Page text:
┏━━

Among others, both John Walton (Genesis 1 as Ancient Cosmology) and G.K. Beale (The Temple and the Church's Mission) argue that the cosmos and Eden are constructed in Genesis 1-2 in terminology fitting of a temple. Beale in an article titled, "Eden, The Temple, And The Church's Mission In The New Creation", elaborates at least nine points of contact between Eden and temple imagery, among them: hithallek describing God's presence in Gen 3:8 and Lev. 26:12, 'abad and shamar as the role of Adam (Gen 2:15) and priests (Num 3:7-8), and its facing east.1

Walton makes a comparitive study, noting, for instance, how commonplace was the connection between temples and rivers which flowed from them:

This association between ancient Near Eastern temples and spring waters is well attested. In fact, some temples in Mesopotamia, Egypt, and in the Ugaritic myth of Baal were considered to have been founded upon springs (likened to the primeval waters), which sometimes flowed from the buildings themselves. Thus the symbolic cosmic mountain (temple) stood upon the symbolic primeval waters (spring).2

If there arguments hold (and Walton thinks the temple-nature of the cosmos would have been assumed by ancient readers), then it would be fitting to find what was normally found in a temple: an image of the deity.

┗━━

Record extracts:
┏━━

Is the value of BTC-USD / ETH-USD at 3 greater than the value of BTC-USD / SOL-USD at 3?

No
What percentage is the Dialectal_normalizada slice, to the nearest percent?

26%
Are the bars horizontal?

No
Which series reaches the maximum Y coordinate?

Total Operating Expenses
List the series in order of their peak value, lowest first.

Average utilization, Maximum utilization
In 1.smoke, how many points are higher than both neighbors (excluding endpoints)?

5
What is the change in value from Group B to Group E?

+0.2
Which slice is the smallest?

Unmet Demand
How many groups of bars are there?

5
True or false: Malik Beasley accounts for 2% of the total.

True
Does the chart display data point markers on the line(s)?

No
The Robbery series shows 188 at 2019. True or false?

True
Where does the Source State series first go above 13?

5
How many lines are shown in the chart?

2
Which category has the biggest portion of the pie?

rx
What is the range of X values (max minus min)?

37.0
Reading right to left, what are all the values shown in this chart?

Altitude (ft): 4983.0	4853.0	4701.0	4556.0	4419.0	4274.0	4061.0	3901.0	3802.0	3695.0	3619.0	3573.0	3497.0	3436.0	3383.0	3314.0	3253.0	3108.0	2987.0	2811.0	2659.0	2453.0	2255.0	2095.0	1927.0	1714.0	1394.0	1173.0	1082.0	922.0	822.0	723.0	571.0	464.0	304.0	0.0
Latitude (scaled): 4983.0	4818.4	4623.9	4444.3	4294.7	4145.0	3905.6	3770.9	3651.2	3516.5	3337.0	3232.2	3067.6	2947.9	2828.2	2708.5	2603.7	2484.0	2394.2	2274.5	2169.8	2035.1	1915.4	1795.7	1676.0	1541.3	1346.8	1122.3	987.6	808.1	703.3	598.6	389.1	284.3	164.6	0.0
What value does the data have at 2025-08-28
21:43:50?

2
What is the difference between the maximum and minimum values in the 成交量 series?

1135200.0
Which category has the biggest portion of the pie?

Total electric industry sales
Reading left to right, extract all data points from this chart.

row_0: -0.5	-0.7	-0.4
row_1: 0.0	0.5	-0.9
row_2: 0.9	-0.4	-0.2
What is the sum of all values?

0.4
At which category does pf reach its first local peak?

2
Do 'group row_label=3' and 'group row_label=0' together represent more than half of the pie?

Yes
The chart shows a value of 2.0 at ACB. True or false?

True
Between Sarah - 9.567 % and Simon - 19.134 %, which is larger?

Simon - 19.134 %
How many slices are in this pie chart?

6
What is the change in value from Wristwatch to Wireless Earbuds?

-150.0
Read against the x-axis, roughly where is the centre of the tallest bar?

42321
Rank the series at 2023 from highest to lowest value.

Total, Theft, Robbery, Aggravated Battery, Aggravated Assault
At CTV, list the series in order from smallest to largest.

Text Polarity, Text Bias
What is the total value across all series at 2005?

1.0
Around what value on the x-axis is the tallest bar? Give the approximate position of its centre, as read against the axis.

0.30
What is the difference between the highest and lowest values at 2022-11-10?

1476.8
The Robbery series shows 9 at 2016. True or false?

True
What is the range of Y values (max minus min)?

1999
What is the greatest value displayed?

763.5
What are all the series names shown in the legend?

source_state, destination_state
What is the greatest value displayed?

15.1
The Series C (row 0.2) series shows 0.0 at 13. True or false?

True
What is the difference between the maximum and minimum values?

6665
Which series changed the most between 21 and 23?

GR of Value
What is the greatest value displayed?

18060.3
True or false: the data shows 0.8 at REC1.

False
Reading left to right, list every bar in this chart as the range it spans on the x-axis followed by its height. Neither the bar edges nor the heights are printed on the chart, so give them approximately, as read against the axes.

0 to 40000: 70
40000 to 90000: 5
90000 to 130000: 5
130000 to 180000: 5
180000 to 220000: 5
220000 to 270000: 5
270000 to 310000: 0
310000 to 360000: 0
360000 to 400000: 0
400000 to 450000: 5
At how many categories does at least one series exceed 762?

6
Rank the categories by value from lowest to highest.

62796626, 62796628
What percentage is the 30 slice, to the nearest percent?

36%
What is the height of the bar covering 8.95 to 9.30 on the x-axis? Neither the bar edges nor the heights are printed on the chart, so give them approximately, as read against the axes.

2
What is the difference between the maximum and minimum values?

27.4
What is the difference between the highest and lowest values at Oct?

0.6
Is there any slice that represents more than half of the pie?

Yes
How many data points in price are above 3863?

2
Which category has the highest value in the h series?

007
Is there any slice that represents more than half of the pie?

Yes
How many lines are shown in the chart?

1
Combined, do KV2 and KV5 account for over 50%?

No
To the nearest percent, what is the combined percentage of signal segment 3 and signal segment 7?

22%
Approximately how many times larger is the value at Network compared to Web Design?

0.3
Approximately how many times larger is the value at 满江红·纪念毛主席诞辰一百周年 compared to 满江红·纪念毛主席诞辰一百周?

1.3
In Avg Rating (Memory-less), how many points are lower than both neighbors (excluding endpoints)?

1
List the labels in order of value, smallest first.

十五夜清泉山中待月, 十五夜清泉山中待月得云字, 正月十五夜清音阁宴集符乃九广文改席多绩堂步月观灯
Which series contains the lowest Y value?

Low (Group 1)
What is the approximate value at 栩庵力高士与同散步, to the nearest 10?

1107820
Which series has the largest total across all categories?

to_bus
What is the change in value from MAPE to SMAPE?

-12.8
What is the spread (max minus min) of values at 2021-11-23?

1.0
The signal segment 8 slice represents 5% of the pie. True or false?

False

┗━━

Activity list:
1) From the passage on Eden and temple imagery, reproduce the stretch from "This association between" through "of the deity." word for word.
2) Answer these questions using the passage on Eden and temple imagery:
(a) Which book by John Walton does the passage name?
(b) In the quoted comparison, what were some temples in Mesopotamia, Egypt, and the Ugaritic myth of Baal considered to have been founded upon?
(c) What does the passage say was normally found in a temple?

Results for the exercise:
1)
This association between ancient Near Eastern temples and spring waters is well attested. In fact, some temples in Mesopotamia, Egypt, and in the Ugaritic myth of Baal were considered to have been founded upon springs (likened to the primeval waters), which sometimes flowed from the buildings themselves. Thus the symbolic cosmic mountain (temple) stood upon the symbolic primeval waters (spring).2

If there arguments hold (and Walton thinks the temple-nature of the cosmos would have been assumed by ancient readers), then it would be fitting to find what was normally found in a temple: an image of the deity.

2)
(a) Genesis 1 as Ancient Cosmology
(b) Springs
(c) An image of the deity